+++ Data for this exercise

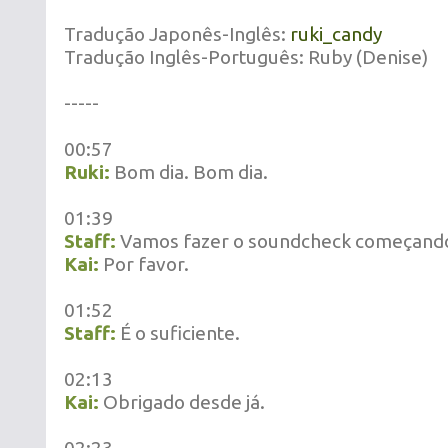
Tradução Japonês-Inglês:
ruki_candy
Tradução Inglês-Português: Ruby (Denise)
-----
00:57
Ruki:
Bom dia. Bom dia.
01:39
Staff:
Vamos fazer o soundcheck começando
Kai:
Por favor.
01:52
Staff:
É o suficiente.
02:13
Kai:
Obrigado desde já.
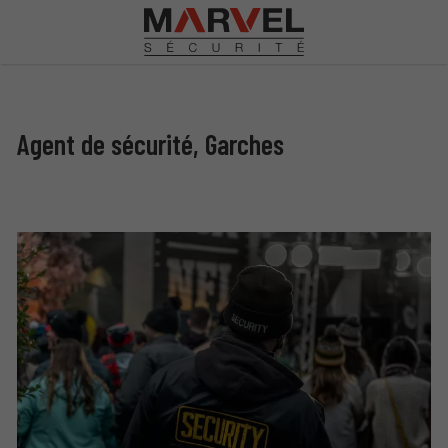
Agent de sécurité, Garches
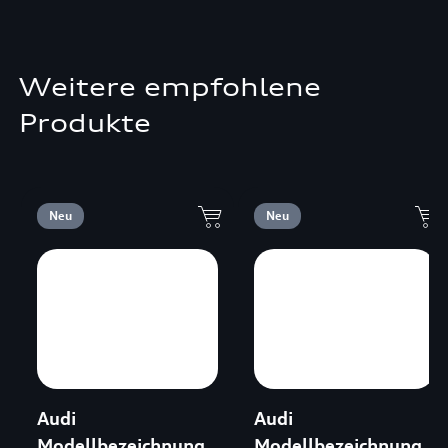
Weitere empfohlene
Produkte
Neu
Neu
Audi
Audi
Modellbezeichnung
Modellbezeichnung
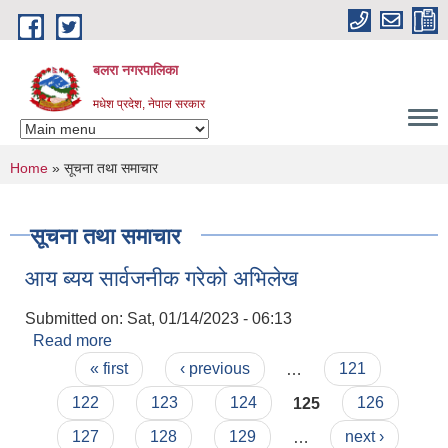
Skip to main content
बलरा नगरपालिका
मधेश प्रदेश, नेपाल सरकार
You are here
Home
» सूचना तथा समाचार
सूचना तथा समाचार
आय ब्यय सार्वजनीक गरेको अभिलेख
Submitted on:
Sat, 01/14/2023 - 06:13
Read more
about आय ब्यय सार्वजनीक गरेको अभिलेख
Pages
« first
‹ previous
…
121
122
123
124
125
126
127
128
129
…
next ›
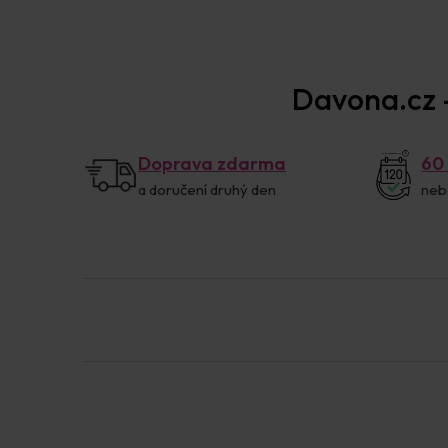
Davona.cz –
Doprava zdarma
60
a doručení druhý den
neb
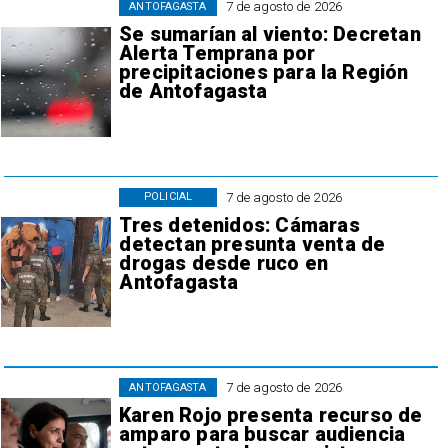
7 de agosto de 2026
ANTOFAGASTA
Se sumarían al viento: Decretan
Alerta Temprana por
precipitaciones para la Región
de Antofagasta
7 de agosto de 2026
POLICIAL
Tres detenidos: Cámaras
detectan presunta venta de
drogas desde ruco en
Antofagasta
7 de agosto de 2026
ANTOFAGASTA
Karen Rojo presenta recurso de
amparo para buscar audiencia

++++++

### Task directions
Copy the lines from the one containing "Davona.cz –" through the end of the records, inclusive, word for word, leaving out the pictures.

### Result of the exercise
Davona.cz –
Doprava zdarma
60
a doručení druhý den
neb
7 de agosto de 2026
ANTOFAGASTA
Se sumarían al viento: Decretan
Alerta Temprana por
precipitaciones para la Región
de Antofagasta
7 de agosto de 2026
POLICIAL
Tres detenidos: Cámaras
detectan presunta venta de
drogas desde ruco en
Antofagasta
7 de agosto de 2026
ANTOFAGASTA
Karen Rojo presenta recurso de
amparo para buscar audiencia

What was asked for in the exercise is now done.